Print exactly the lines below between the line holding "to enable indigenous" and the line holding "The area should possess", inclusive, and nothing more.

[Opening RECORDS SUPPLIED section]

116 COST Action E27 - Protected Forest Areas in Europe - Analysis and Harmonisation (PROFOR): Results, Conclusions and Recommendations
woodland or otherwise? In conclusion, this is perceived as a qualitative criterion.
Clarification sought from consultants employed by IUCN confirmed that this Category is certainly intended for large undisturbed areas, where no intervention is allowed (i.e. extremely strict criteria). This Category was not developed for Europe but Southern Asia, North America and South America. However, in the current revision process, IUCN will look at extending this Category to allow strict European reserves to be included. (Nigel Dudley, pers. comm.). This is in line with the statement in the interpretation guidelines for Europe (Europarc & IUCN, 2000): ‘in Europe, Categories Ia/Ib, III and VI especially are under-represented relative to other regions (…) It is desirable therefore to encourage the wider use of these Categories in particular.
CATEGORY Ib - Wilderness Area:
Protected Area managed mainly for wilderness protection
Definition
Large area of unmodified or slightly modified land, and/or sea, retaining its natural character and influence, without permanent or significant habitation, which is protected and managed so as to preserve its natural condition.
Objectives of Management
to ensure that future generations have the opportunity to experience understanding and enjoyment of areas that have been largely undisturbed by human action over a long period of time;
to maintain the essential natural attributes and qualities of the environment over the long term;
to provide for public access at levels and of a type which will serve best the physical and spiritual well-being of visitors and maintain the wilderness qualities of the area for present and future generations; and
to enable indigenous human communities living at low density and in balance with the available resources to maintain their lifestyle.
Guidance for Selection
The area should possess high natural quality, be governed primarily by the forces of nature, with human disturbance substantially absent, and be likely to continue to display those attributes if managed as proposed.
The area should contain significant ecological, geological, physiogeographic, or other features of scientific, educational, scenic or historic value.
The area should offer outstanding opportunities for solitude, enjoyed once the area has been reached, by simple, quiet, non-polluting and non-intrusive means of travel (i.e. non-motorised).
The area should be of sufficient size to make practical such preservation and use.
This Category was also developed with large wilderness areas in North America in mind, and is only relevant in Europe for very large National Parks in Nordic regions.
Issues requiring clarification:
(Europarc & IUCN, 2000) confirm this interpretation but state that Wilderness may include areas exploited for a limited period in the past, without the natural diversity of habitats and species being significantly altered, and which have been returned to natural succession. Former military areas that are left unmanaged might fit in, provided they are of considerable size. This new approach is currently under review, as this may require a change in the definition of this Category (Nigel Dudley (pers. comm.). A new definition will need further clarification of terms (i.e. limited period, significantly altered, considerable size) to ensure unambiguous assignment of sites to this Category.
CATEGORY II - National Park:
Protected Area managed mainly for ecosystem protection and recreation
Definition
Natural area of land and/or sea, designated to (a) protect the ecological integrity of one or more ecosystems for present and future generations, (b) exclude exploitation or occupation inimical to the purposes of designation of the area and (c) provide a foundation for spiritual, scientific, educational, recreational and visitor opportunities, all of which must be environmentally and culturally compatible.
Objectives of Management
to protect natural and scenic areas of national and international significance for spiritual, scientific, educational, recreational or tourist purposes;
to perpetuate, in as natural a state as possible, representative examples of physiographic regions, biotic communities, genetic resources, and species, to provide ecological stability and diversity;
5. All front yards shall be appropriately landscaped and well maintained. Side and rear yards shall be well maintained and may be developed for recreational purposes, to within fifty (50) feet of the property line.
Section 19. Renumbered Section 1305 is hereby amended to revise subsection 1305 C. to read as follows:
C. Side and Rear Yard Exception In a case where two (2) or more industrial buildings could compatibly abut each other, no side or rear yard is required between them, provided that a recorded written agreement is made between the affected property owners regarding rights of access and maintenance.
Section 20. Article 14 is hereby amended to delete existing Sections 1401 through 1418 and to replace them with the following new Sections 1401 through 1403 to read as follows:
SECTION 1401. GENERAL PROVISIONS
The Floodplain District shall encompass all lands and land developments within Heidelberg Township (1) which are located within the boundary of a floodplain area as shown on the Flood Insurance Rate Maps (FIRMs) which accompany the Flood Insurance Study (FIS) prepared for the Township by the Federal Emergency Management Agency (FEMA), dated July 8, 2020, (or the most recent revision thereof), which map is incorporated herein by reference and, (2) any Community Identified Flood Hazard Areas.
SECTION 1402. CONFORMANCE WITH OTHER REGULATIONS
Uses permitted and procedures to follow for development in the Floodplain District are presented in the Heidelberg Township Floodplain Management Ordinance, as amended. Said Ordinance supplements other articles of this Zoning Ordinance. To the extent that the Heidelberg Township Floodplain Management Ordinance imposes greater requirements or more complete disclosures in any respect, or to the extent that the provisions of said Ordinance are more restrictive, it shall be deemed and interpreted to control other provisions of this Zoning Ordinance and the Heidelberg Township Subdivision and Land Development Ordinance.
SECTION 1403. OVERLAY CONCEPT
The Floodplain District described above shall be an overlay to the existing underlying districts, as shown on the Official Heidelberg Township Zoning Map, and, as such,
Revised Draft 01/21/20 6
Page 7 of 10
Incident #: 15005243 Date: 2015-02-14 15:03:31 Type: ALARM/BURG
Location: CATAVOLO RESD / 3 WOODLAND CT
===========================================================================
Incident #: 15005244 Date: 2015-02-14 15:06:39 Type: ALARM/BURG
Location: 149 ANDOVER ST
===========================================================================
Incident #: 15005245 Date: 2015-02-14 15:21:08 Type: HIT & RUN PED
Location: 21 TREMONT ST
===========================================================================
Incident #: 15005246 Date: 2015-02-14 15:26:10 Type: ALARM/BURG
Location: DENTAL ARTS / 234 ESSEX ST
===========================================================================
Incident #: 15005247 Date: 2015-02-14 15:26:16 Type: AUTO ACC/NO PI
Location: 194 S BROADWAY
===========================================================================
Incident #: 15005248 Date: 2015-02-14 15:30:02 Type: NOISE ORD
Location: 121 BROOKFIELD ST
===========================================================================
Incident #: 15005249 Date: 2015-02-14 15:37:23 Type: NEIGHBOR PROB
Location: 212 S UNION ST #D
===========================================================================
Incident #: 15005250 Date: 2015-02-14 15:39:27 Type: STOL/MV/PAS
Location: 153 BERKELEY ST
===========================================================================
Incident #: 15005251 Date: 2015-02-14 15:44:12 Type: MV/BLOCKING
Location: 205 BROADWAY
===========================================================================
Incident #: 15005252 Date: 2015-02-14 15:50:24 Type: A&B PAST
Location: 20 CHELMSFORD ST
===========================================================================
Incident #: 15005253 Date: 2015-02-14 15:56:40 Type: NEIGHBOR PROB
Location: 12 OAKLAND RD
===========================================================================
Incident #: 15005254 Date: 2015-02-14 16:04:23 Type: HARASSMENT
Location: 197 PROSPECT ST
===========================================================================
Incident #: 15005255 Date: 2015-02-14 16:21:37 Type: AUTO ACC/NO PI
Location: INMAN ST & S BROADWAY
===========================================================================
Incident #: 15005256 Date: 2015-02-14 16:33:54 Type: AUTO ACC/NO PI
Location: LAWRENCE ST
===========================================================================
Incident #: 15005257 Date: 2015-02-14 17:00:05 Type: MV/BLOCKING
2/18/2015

[Closing RECORDS SUPPLIED section]

## FINISHED TASK
to enable indigenous human communities living at low density and in balance with the available resources to maintain their lifestyle.
Guidance for Selection
The area should possess high natural quality, be governed primarily by the forces of nature, with human disturbance substantially absent, and be likely to continue to display those attributes if managed as proposed.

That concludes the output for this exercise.